Macari / Erice / Nubia

Un regard en arrière sur la côte près de Macari et ce matin nous prenons la route pour Erice, tout là haut sur son piton rocheux à 800 mètres d’altitude.

Une route à side-car, magnifique, mais pas de chance, le plafond nuageux est très bas et nous entrons peu à peu dans un brouillard très dense, à ne plus voir qu’à quelques mètres. On trouve à se garer et filons à pied dans ce village aux allures de conte, et pas nécessairement de fées…

Première image, le sol : il est dallé sur presque toutes la surface des rues et ruelles, avec des variantes dans les motifs de pavement. Le village est assez pentu, je vous laisse deviner le dégradé d’adhérence sur ces pavés mouillés 🤪

On trouve rapidement les deux pâtisseries à ne pas manquer, et de fait, leurs petits gâteaux sont de nature à vous faire oublier que c’est l’hiver là haut, que vous n’aurez pas la magnifique vue sur la baie de Trapani. Vous sentez à la première bouchée que les pâtissiers se sont surpassés, qu’ils ont sublimé leur dépit d’être (assez fréquemment) dans la brouillard et vous transportent bien au dessus !

Ces deux armoires donnent directement sur la ruelle indépendamment de l’accès à la boutique. De quoi fomenter quelque larcin 🤔

Les plaques des noms des propriétaires de boîtes à lettres en céramique personnalisées, la touche locale de Erice.

Ici sur la place principale, j’ai pris la photo dans un moment particulièrement découvert.

Mais qui est cette ombre devant moi, ne dirait-on pas ma petite Hittite ?!

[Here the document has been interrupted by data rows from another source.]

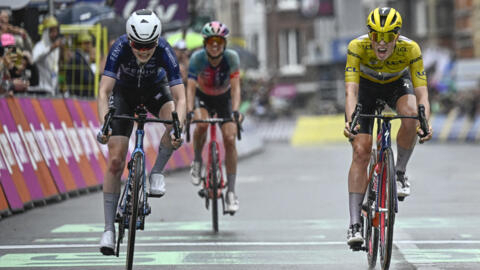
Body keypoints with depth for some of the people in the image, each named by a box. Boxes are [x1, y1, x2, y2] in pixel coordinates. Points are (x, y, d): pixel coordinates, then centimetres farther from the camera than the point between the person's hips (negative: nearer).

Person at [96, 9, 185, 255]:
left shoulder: (164, 51, -33)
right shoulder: (120, 47, -33)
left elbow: (180, 97, -37)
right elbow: (104, 91, -37)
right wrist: (104, 125, -53)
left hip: (155, 89, 1)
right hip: (125, 91, 0)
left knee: (174, 121, -34)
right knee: (115, 161, -11)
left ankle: (157, 172, -8)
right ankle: (109, 228, -6)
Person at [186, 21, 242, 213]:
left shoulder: (231, 58, -26)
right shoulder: (197, 58, -27)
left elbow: (235, 87, -29)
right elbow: (190, 87, -31)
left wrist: (235, 111, -44)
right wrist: (189, 112, -45)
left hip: (224, 98, 1)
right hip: (202, 97, -1)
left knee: (230, 139, -14)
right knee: (201, 124, -33)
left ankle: (231, 192, -9)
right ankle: (197, 161, -3)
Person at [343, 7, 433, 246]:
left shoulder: (410, 49, -32)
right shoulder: (357, 47, -34)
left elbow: (422, 93, -35)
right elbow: (351, 90, -41)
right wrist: (350, 120, -58)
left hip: (397, 85, 1)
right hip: (366, 87, 0)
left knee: (410, 115, -35)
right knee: (361, 152, -15)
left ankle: (400, 172, -11)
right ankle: (355, 224, -14)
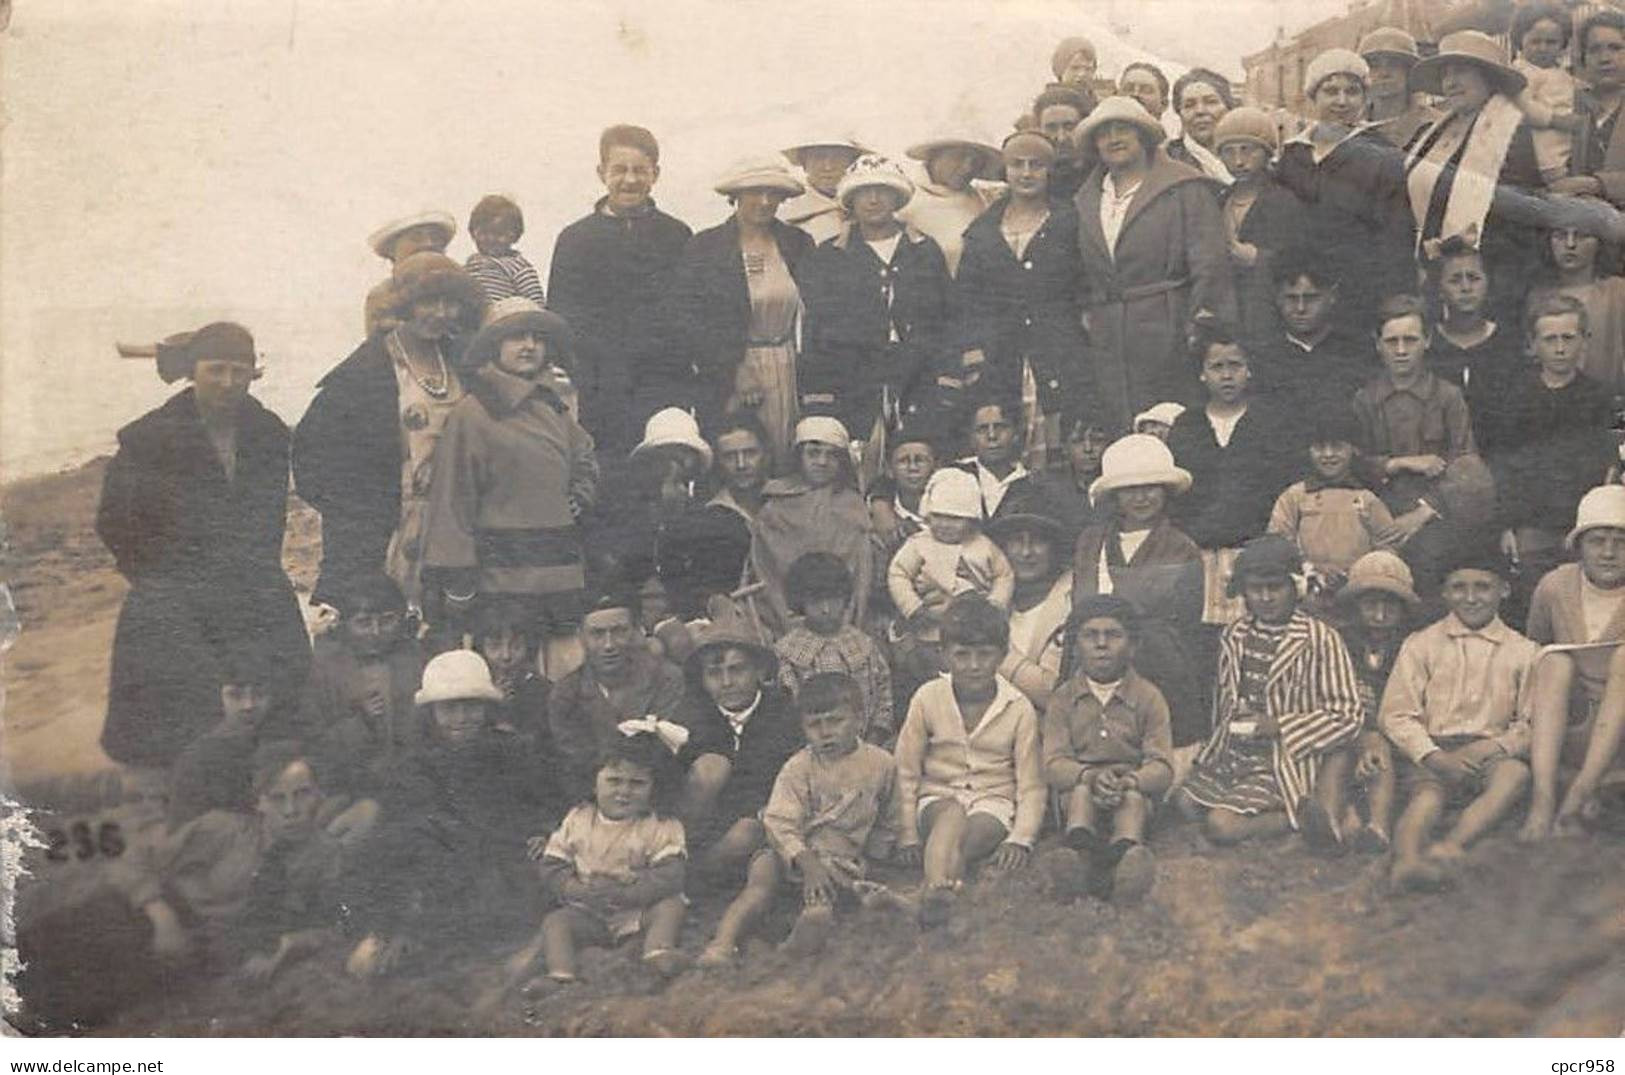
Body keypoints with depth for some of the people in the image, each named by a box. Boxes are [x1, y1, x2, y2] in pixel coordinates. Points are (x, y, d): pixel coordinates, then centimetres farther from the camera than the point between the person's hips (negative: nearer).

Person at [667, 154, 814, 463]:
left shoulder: (799, 244, 9)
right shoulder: (704, 247, 1)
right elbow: (682, 316, -2)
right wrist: (717, 366, -8)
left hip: (786, 372, 2)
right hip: (728, 376, -2)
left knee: (782, 461, 2)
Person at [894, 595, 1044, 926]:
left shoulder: (1019, 709, -2)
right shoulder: (928, 699, -1)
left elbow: (1031, 786, 0)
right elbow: (907, 772, 2)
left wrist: (1020, 839, -15)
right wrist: (909, 834, -6)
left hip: (994, 802, 1)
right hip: (938, 798, -1)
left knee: (980, 829, -35)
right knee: (953, 815, -36)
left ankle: (938, 888, -49)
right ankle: (938, 891, -58)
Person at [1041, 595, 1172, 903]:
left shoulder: (1149, 698, 5)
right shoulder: (1063, 699, 7)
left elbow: (1162, 767, -6)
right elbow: (1054, 764, -5)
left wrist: (1129, 781, -30)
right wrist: (1092, 777, -28)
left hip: (1136, 788, -1)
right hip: (1077, 788, 1)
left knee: (1133, 798, -35)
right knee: (1082, 789, -34)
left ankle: (1126, 849, -65)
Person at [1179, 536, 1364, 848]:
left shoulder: (1320, 639, -6)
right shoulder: (1234, 636, 12)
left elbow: (1348, 716, -9)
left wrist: (1280, 726, -16)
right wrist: (1229, 726, 7)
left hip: (1281, 762, -8)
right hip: (1227, 756, 8)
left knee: (1221, 825, -26)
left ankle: (1302, 816, -6)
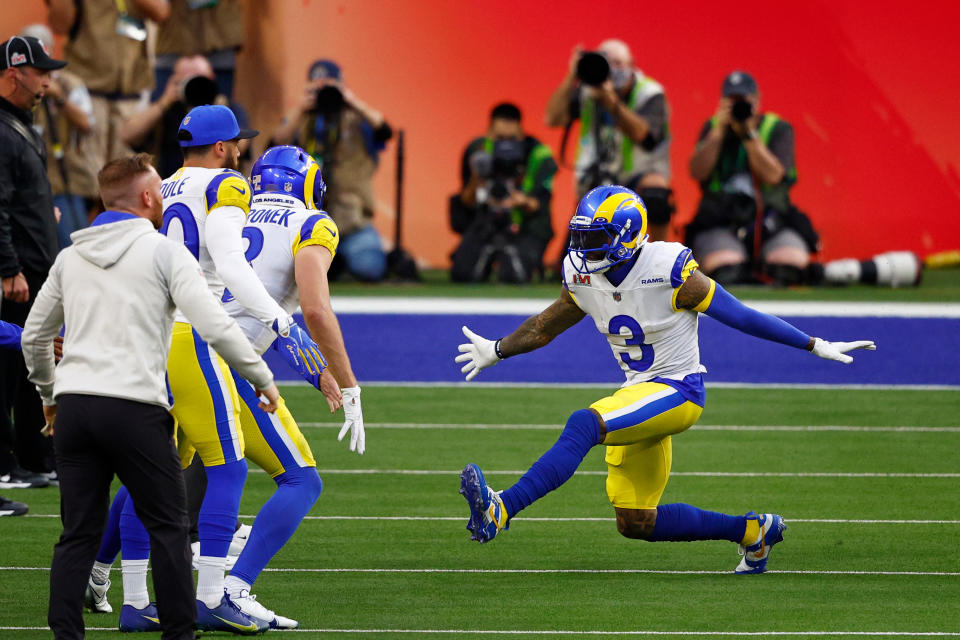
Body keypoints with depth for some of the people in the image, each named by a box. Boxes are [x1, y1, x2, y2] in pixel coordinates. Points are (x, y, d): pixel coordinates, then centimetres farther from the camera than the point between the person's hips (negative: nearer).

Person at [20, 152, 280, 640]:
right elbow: (214, 326, -10)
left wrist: (49, 394, 37)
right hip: (135, 407, -5)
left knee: (79, 532, 7)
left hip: (73, 404, 5)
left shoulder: (71, 257, 15)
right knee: (168, 526, 6)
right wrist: (262, 378, 2)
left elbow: (34, 337, 22)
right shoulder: (165, 253, -2)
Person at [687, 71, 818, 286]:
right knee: (727, 273, -30)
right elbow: (697, 172, -6)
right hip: (720, 223, 0)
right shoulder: (712, 128, 10)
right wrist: (719, 131, -12)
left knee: (792, 260, -28)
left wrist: (749, 134, -17)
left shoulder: (778, 129, 3)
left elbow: (773, 175, -13)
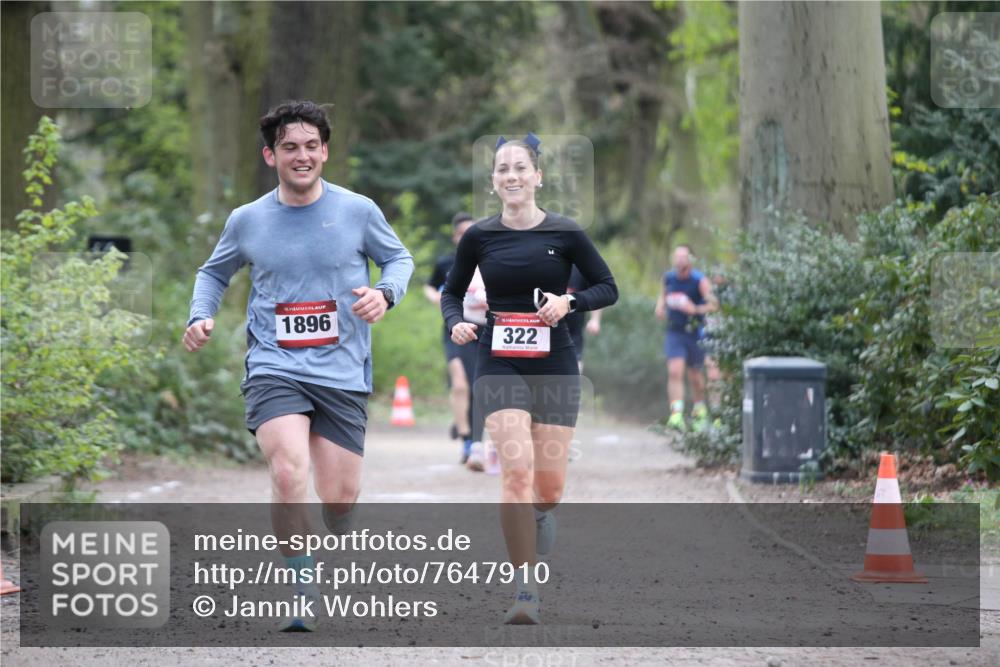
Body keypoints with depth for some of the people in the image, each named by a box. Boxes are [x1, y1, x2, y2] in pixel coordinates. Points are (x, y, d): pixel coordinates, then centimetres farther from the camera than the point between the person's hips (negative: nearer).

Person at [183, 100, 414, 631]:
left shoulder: (357, 211, 1)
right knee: (289, 474, -24)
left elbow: (399, 258, 15)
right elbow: (215, 272, 21)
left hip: (343, 373, 1)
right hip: (274, 369, -1)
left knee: (341, 498, 4)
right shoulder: (247, 220, 4)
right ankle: (302, 594, -13)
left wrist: (385, 293, -7)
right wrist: (201, 316, 3)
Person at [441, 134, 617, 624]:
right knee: (517, 470, -18)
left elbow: (608, 288, 5)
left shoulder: (565, 233, -2)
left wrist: (569, 302, -13)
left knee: (549, 486, 3)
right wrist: (456, 323, -5)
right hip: (499, 365, -1)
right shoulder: (479, 237, 1)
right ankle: (526, 592, -14)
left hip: (554, 364, 1)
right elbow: (452, 291, 15)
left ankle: (537, 513, 43)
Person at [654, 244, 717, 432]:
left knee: (694, 375, 12)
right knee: (674, 372, -16)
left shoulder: (699, 280, -10)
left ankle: (700, 412, 35)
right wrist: (660, 307, 3)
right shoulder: (668, 277, 2)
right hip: (674, 332, 2)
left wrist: (695, 309, -32)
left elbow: (713, 304, -17)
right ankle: (676, 415, -22)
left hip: (694, 332, -2)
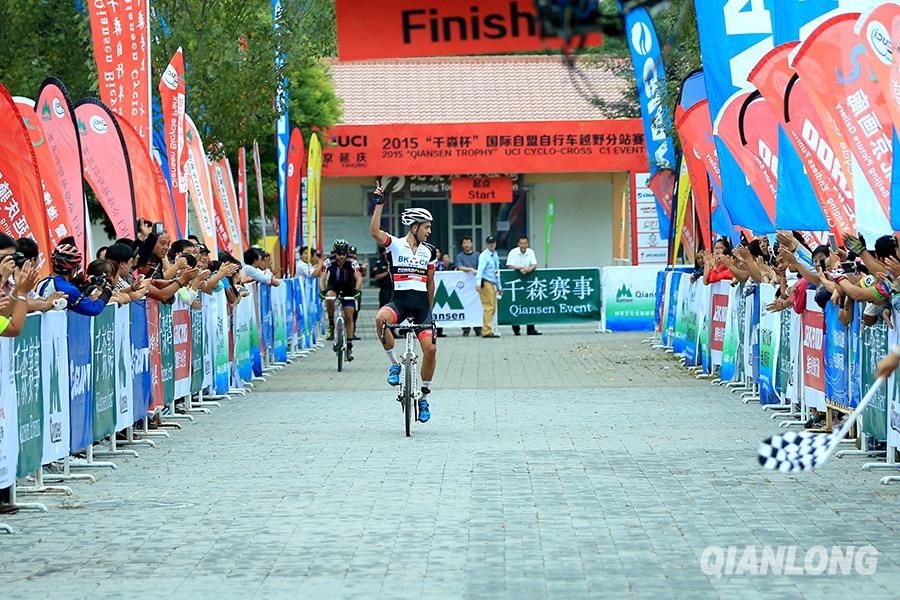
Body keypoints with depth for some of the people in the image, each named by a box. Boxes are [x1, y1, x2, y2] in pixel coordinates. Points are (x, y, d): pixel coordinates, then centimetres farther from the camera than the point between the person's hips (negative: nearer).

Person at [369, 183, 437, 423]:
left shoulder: (429, 252, 12)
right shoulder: (396, 244, 1)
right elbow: (374, 231, -17)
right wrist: (379, 204, -22)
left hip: (421, 304, 3)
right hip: (399, 301, -3)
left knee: (430, 348, -10)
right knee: (381, 317, -37)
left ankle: (424, 396, 9)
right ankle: (394, 364, -18)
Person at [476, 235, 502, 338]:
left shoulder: (495, 255, 19)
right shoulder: (484, 255, -9)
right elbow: (480, 269, -22)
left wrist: (499, 287, 26)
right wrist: (478, 281, -36)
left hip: (493, 284, 9)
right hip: (486, 283, -9)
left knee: (493, 308, 10)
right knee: (489, 307, -11)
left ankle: (486, 330, 16)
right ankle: (487, 331, -11)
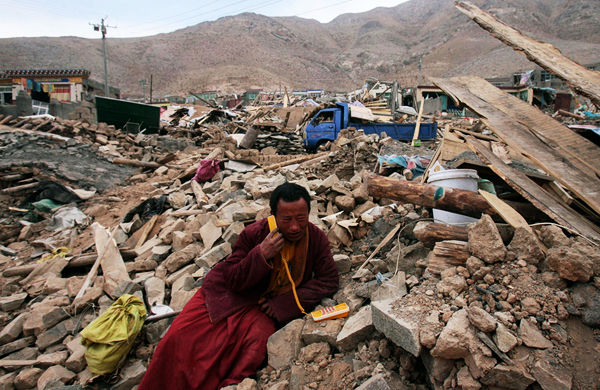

La redescente sur Trapani nous offre ce point de vue, sous les nuages. Une ville importante, qui va se montrer plus avenante qu’elle n’en a l’air.

Quelques arrêts autour des salines de Nubia, à la sortie de Trapani.

Ces zones d’échanges d’eaux salées et douces sont toujours riches de variétés.

On continue encore jusqu’après Marsala, souvenir de cette pub radiophonique italienne entendue durant nos étés Italiens : Marsala all’uovo… Mais mettent-ils aussi le blanc d’oeuf ? 🫣

3 commentaires

  1. Ben les blancs d’oeufs sont pour les meringues qui accompagnent la dégustation du Marsala

    Ce qui différencie les sortes de meringue, c’est la température du sucre. En fait, dans la meringue italienne, on fait un sirop qui monte à 121 °C (250 °F) avec le sucre alors que dans la meringue française, le sucre est utilisé à cru, c’est-à-dire tel quel et à la température ambiante.